Kur'an-ı Kerim ve Türkçe Meali Sayfa 230
72. -Vay başıma gelenler, Ben ihtiyar bir kadınım, kocam da yaşlı olduğu halde nasıl doğurabilirim? Bu şaşılacak bir şey! dedi.
73. -Sen Allah’ın işine mi şaşırıyorsun? dediler, Ey evin halkı, Allah’ın rahmeti ve bereketi sizin üzerinizdedir. Şüphesiz, övgüye layık ve eşsiz cömert O’dur.
74. İbrahim’in korkusu geçip, müjdeyi de alınca Lut halkı hakkında bizimle tartışmaya başladı.

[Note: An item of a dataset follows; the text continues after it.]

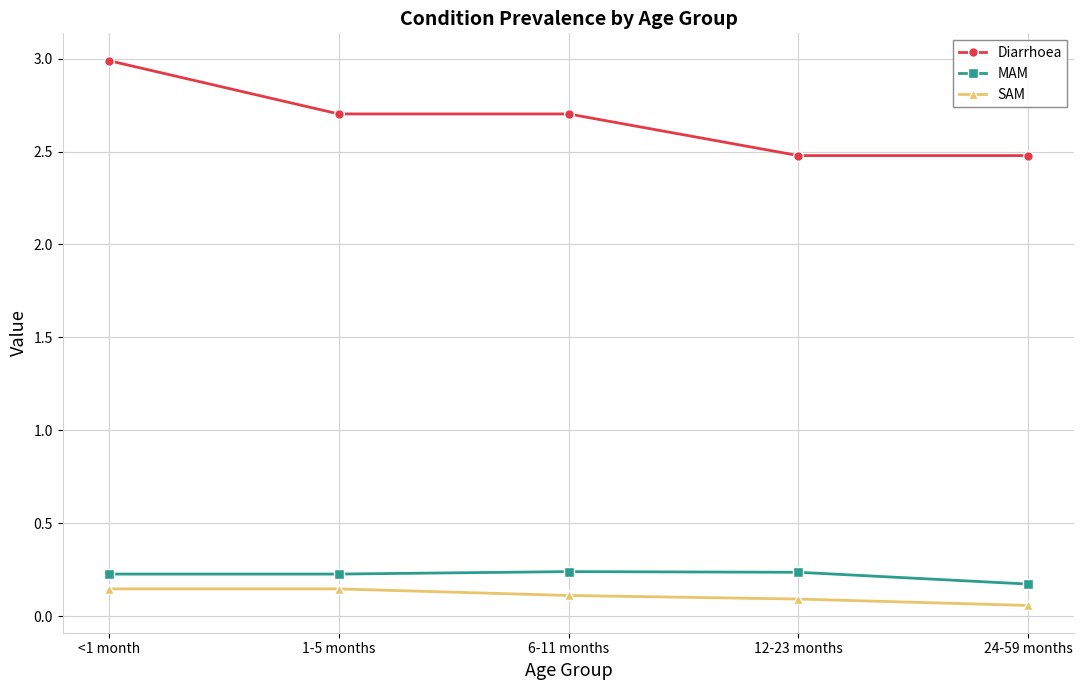

At which label does Diarrhoea reach its peak?

<1 month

75. Çünkü İbrahim, çok yumuşak ve yufka yürekliydi, kendisini Allah’a vermişti.
76. -Ey İbrahim, bundan vazgeç. Şüphesiz Rabbinin emri gelmiştir. Ve onlara kesinlikle geri çevrilemeyecek bir azap gelmektedir, dediler.
77. Elçilerimiz, Lut’a gelince endişelendi. Onları korumaktan aciz olduğu için sıkıntı bastı ve “Zorlu bir gün.” dedi.
78. Daha önce çirkin işler yapan halk, koşarak ona geldiler. Lût: -Ey kavmim, İşte bunlar, kızlarımdır. Onlar sizin için daha temizdir. Allah’tan korkun, misafirlerime beni rezil etmeyin. İçinizde hiç mi doğru bir adam yok? dedi.
79. -Senin kızlarınla bizim bir işimizin olmadığını biliyorsun. Sen bizim ne istediğimizi de elbette biliyorsun, dediler.
80. -Keşke size yetecek bir kuvvetim ya da sığınacak sağlam bir yerim olsaydı, dedi.
81. -Ey Lût, Biz, Rabbinin elçileriyiz. Onlar, sana dokunamayacaklar, karanlık basınca ailenle beraber yola çık, karın dışında kimse geri kalmasın. Onların başına gelen, onun da başına gelecektir. Onlara vaat edilen sabahtır. Sabah da yakın değil mi?! dediler.